Прочитав такую аннотацию, чуткий читатель справедливо подумает: «Что за ахинея!» То есть об искусственности и несерьезности этого произведения можно судить уже по аннотации. Затасканный штамп «здесь и сейчас» (кстати, где это «здесь»?) тоже не украшает книгу, но это замечание относится уже к автору аннотации.
Спасибо за ссылку. Прочитала рецензию. Из нее тоже видно, что не было никаких литературных оснований премировать это произведение. Ирония по поводу серьёзности Юзефовича хороша, но не хватает главного вывода: произведение-то это, если разобраться, пустое, несмотря на все потуги автора скрепить его лживой, притянутой за уши идеей.
Одно непонятно, зачем таким, как Павленко. в литературу идти? В другие сферы искусства? Вы посмотрите - почти все "звёзды" шестидесятники - дети комиссаров, реальных комиссаров-нкавыдэшников. Есть куча сфер жизнедеятельности, где этим детям можно было реализоваться. СЛАВА - эфемерна, не пощупать её, уж поверьте! Бумага терпит, но до поры, вся стыдобень, написанная этими людьми, выплёвывается им же в лицо.
Мне так понятен гнев Ягодки. Но совершенно бесполезно трепать неведомого мне Юзефовича - он не может по-другому, и - открытие! Те, кто премируют, делают это искренне - им такое нравится, оне сами из помойки графомании.

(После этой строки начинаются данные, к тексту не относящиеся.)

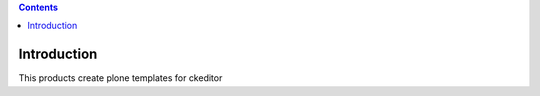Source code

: .. image:: https://travis-ci.org/IMIO/collective.ckeditortemplates.png?branch=master
   :target: http://travis-ci.org/IMIO/collective.ckeditortemplates


.. contents::

Introduction
============
This products create plone templates for ckeditor
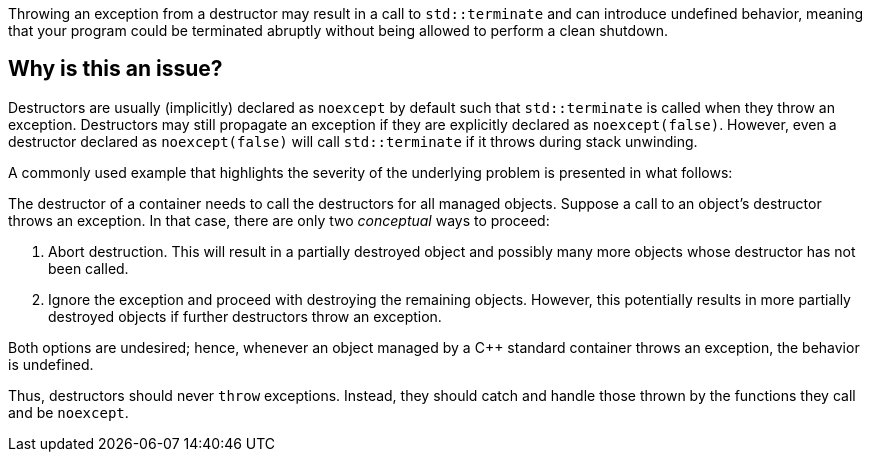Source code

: Throwing an exception from a destructor may result in a call to `std::terminate` and can introduce undefined behavior, meaning that your program could be terminated abruptly without being allowed to perform a clean shutdown.

== Why is this an issue?

Destructors are usually (implicitly) declared as `noexcept` by default such that `std::terminate` is called when they throw an exception.
Destructors may still propagate an exception if they are explicitly declared as `noexcept(false)`.
However, even a destructor declared as `noexcept(false)` will call `std::terminate` if it throws during stack unwinding.

A commonly used example that highlights the severity of the underlying problem is presented in what follows:

The destructor of a container needs to call the destructors for all managed objects.
Suppose a call to an object's destructor throws an exception.
In that case, there are only two _conceptual_ ways to proceed:

1. Abort destruction. This will result in a partially destroyed object and possibly many more objects whose destructor has not been called.
2. Ignore the exception and proceed with destroying the remaining objects. However, this potentially results in more partially destroyed objects if further destructors throw an exception.

Both options are undesired; hence, whenever an object managed by a C++ standard container throws an exception, the behavior is undefined.

Thus, destructors should never `throw` exceptions.
Instead, they should catch and handle those thrown by the functions they call and be `noexcept`.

Вас возмутил Юзефович. Вы не читали "прозу" Эргали Гера или Юрия Буйды. Я, вот, насладилась их писательством. Вот где нервы-то нужны. Демонстрация личного убожества всегда тягостна. И им несть числа. Здесь какая-то ловкая подмена (эти люди даже не виноваты, у них эго раздуто, тщеславие чешется и проч) "актуальная" как здесь любят определять подмена в несомненную пользу Зла. Искусство в этом смысле, конечно, очень уязвимо.